As President Coolidge neared the close of his message before the Fourteenth Meeting of the Business Organization of the Government, he surveyed the challenges of the coming year. The first of these was in keeping Budget expenditures below the $3.3 billion allotted for that purpose. Estimates already held figures well within that mark, but it would be up to the men and women of the Executive Branch to make that goal a reality before the end of the next fiscal year. As they all knew well, plans and estimations are great but they need the daily adherence to constructive principles if they are to become anything more than numbers on the page of a Government report. On this basis Coolidge encouraged those present that night that constructive economy was “not a policy of negation.” On the contrary, he asserted,

“It calls for positive action…It looks ahead. It undertakes to make plans to-day for the needs of to-morrow. It is because of care in expenditure that the surplus has been accumulated which reduced our debt, which cut down our interests, which gave relief from taxation, and which has still left a margin for public buildings, for internal improvements, for national defense. All of this is preeminently constructive. As I indicated at the outset, it has brought brighter opportunities to every home in the land. If there is any one thing on which the people of this Nation should insist, it is the continuation of this policy in the handling of their national finances.”

This made cooperation and coordination between the departments and the Budget Bureau all the more essential. This was not a work turned over the consultants or highly-paid experts from outside institutions, it was carried out to completion by the people already employed in public service. Those responsible for coordinating between the various offices and the President, as his representatives, deserved all the encouragement and credit that is due their difficult charge. These coordinators were among many to whom a full appreciation to all “who have contributed to the success of the efforts for the orderly financing of our national revenues under the Budget system” would be impossible to catalog. None of this would have been successful had it not been for the people themselves, insisting on its implementation year after year, Coolidge reiterated. One wonders if the same energy had been behind Budget discipline today as was the case then, would we be on the way to paying down an even more astronomical debt than Coolidge ever imagined? Still, it is needful to remember that the adherence to the Budget system was not a one-man operation.

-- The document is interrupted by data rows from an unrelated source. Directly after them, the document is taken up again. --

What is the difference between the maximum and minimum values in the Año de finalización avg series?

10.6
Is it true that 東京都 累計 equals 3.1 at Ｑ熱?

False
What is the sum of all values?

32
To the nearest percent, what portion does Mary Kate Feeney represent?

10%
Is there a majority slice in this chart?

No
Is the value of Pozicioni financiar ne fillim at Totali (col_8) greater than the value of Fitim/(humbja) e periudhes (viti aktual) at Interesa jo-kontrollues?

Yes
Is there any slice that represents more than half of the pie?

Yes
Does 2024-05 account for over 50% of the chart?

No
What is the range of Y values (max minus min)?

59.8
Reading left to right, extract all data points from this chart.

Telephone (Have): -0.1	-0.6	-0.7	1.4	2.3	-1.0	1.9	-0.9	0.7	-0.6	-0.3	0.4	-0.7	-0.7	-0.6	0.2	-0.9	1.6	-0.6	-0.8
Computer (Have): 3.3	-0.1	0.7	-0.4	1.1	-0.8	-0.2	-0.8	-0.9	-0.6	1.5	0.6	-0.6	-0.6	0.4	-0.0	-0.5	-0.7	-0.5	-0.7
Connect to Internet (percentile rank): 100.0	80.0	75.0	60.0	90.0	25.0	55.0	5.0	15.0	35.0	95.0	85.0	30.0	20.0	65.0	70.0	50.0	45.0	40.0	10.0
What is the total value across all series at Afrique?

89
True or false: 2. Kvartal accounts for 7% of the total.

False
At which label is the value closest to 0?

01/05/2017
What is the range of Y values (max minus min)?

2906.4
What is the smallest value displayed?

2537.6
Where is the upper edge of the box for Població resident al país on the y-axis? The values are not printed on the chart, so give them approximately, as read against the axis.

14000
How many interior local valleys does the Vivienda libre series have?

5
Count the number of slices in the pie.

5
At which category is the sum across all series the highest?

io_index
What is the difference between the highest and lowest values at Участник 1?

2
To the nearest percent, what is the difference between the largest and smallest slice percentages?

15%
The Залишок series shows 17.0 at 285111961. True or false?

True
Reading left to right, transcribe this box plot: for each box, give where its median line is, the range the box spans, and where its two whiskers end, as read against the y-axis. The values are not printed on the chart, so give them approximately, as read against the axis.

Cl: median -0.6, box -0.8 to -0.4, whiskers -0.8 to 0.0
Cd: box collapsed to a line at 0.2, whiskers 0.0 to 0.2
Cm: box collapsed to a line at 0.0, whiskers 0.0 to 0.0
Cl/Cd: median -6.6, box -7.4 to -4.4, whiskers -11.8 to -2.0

President Coolidge concludes his address recognizing those who were fighting relentlessly to keep us living within our means. Not merely given to lip service, dreaming for it without ever acting to achieve it, there were men in both the House and Senate with the courage to carry out the vision of President Coolidge when it came to constructive economy. These men, Representative Madden and Senator Warren, were matched only by Cal’s Budget Bureau Director, General Herbert M. Lord, commended “because he has had the judgment to say yes when the facts warranted and the courage to say no when the facts warranted.” His experience, clarity of mind, and ability made him central to the success of Coolidge’s program year after year just as General Washington was crucial to the triumph of American Independence. As 1928 dawned and some began to question why these meetings kept going, Coolidge anticipated their protests and furnished abundant answer to their objections. The Coolidge program would roar forward into the new year with a clear grasp of what it was there to do and how it benefited the country immeasurably.